Jalur Sutra China Tembus ke Thailand, Bangun Kereta Segera Rp211 Ribu Miliar

JAKARTA – China juga Thailand menjalin kerja sejenis menggarap proyek kereta cepat di tempat bawah Inisiatif Sabuk dan juga Jalan (Belt and Road Initiative/BRI). pemerintahan Thailand mengatakan, kereta api berkecepatan tinggi senilai USD13 miliar atau setara Rp211 triliun ke China melalui Laos akan mulai beroperasi pada 2030, SCMP melaporkan.
Seorang juru bicara eksekutif Thailand mengatakan, jalur yang dimaksud menjadi kesempatan bagi Thailand untuk terhubung ke ekonomi global dan juga membantunya menjadi pusat logistik regional. Pernyataan itu datang setahun setelahnya China menggerakkan Thailand untuk memproduksi kemajuan yang mana lebih tinggi cepat.
Setelah selesai, jalur standar jalur ganda akan membentang sejauh 609 km antara Bangkok juga kota Nong Khai pada perbatasan Laos.

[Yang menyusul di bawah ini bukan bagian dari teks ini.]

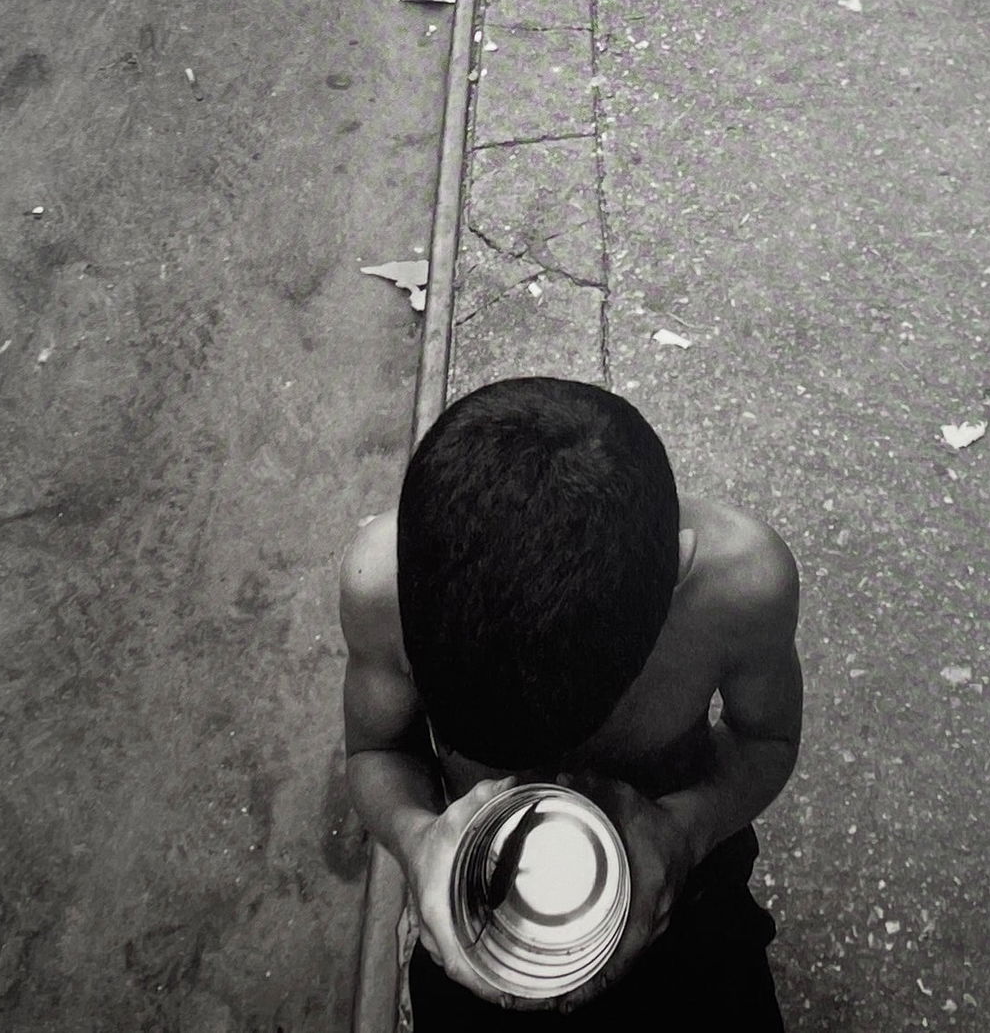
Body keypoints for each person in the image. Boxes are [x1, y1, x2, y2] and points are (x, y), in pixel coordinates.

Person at [340, 375, 801, 1026]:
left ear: (676, 574)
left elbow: (766, 739)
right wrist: (417, 843)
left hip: (690, 891)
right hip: (486, 905)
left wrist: (684, 833)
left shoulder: (741, 584)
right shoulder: (380, 582)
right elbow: (376, 749)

Kereta akan melaju dengan kecepatan 250 km/jam, menjadikannya jalur berkecepatan tinggi pertama di dalam Thailand.
Dari Nong Khai, kereta api akan melintasi Laos ke jaringan China pada Provinsi Yunnan. Jalur ini akan mengoperasikan kereta Seri Fuxing China, yang mana dapat berjalan di dalam ketiga sistem. Itu dibangun pada dua bagian, yang pertama membentang 220 kilometer (km) antara Bangkok kemudian Nakhon Ratchasima, kota terbesar ketiga di area Thailand. Adapun pengerjaan pada bagian ini sekitar sepertiga selesai.
Pembangunan ini sempat tertunda akibat pandemi Covid juga kesulitan pembebasan lahan. China sedang merancang jalur, meletakkan jalur dan juga melakukan proyek teknik sipil seperti terowongan juga jembatan. Thailand mempertahankan 100% kepemilikan, dan juga memasok tanah kemudian materi konstruksi.
Perusahaan yang terlibat adalah China Railway Construction kemudian China Railways bersatu dengan Italian-Thai Development. Rencana keseluruhan membayangkan tiga rute yang digunakan berasal dari Kunming, ibu kota Yunnan, melintasi Myanmar, Thailand, lalu Vietnam.